What this task involves ▸ The full listing, word for word and free of images, is the expected result.

Data section ▸
-------

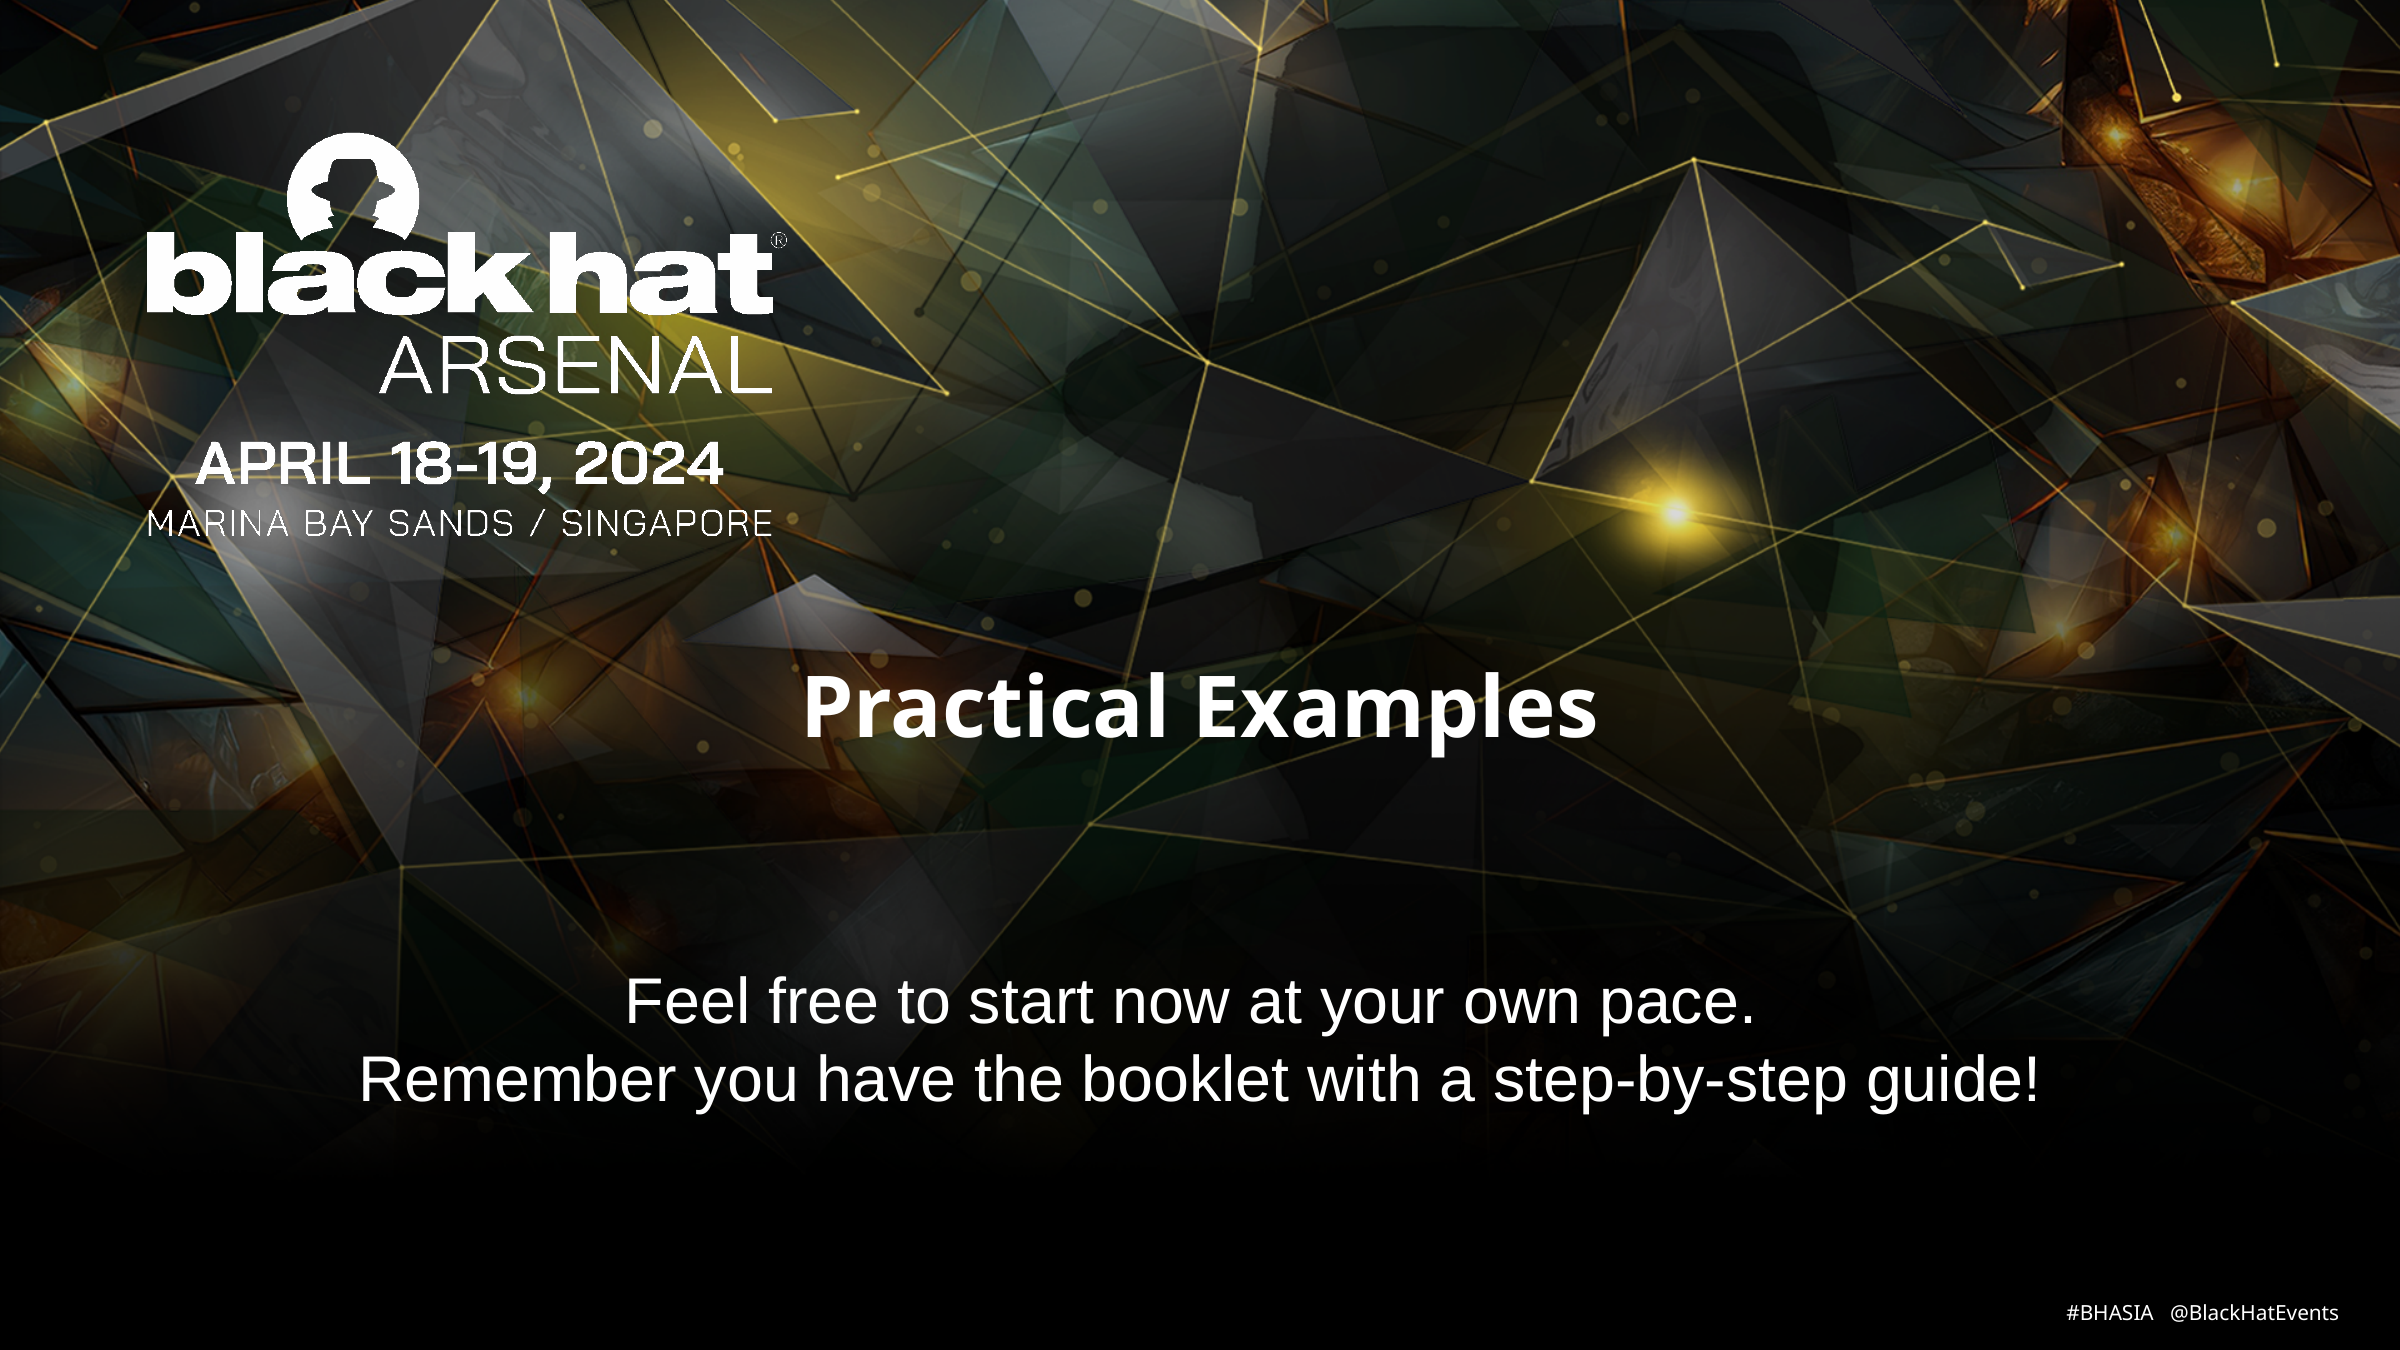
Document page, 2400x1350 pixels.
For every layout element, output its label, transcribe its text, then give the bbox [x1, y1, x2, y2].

picture [0, 0, 2400, 1350]
text_box Feel free to start now at your own pace. Remember you have the booklet with a step-by-step guide! [174, 951, 2225, 1144]
text_box Practical Examples [85, 658, 2315, 761]
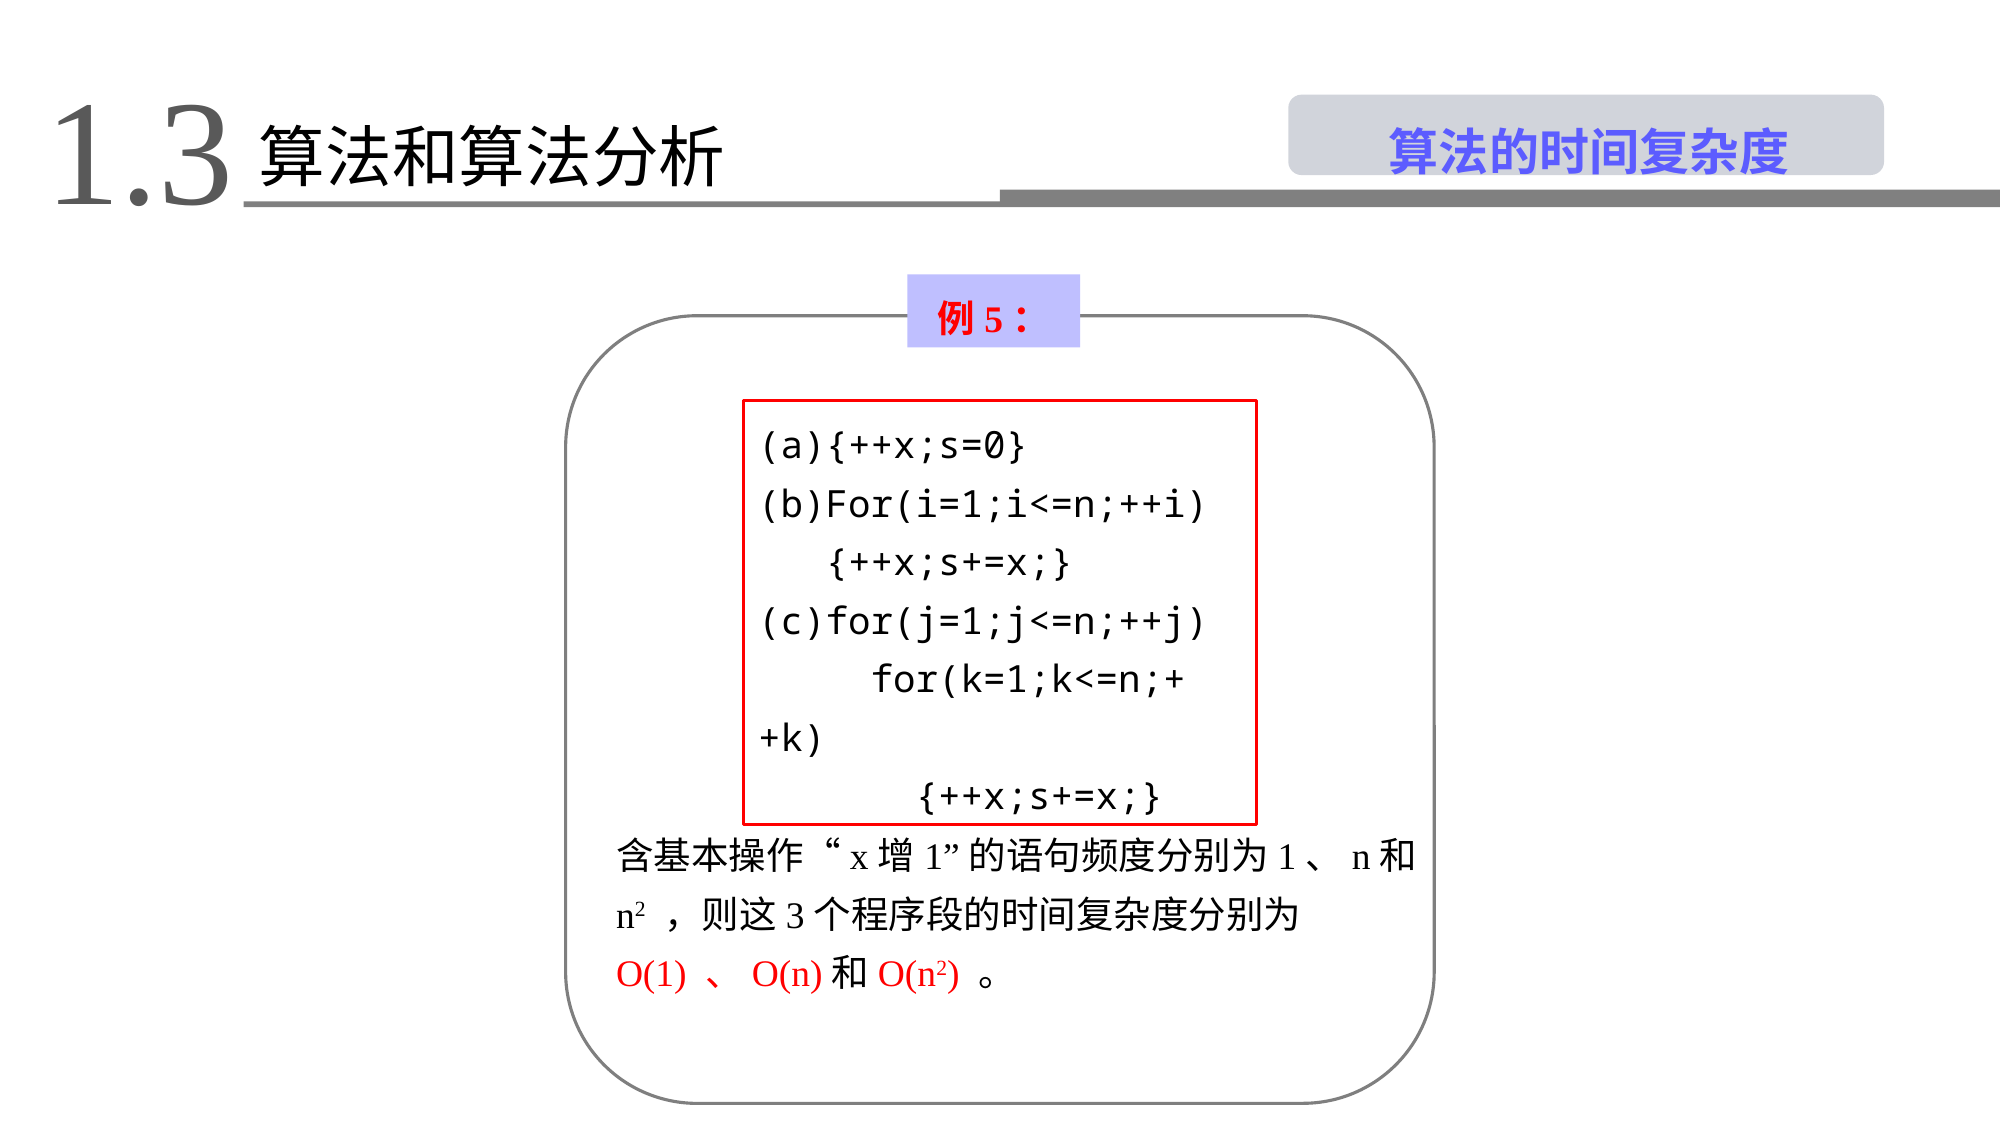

-------

Exercise solution ▸
Document page, 2400x1350 pixels.
For every layout element, output its label, transcribe its text, then give the bbox [x1, y1, x2, y2].

picture [0, 0, 2400, 1350]
text_box Feel free to start now at your own pace. Remember you have the booklet with a step-by-step guide! [174, 951, 2225, 1144]
text_box Practical Examples [85, 658, 2315, 761]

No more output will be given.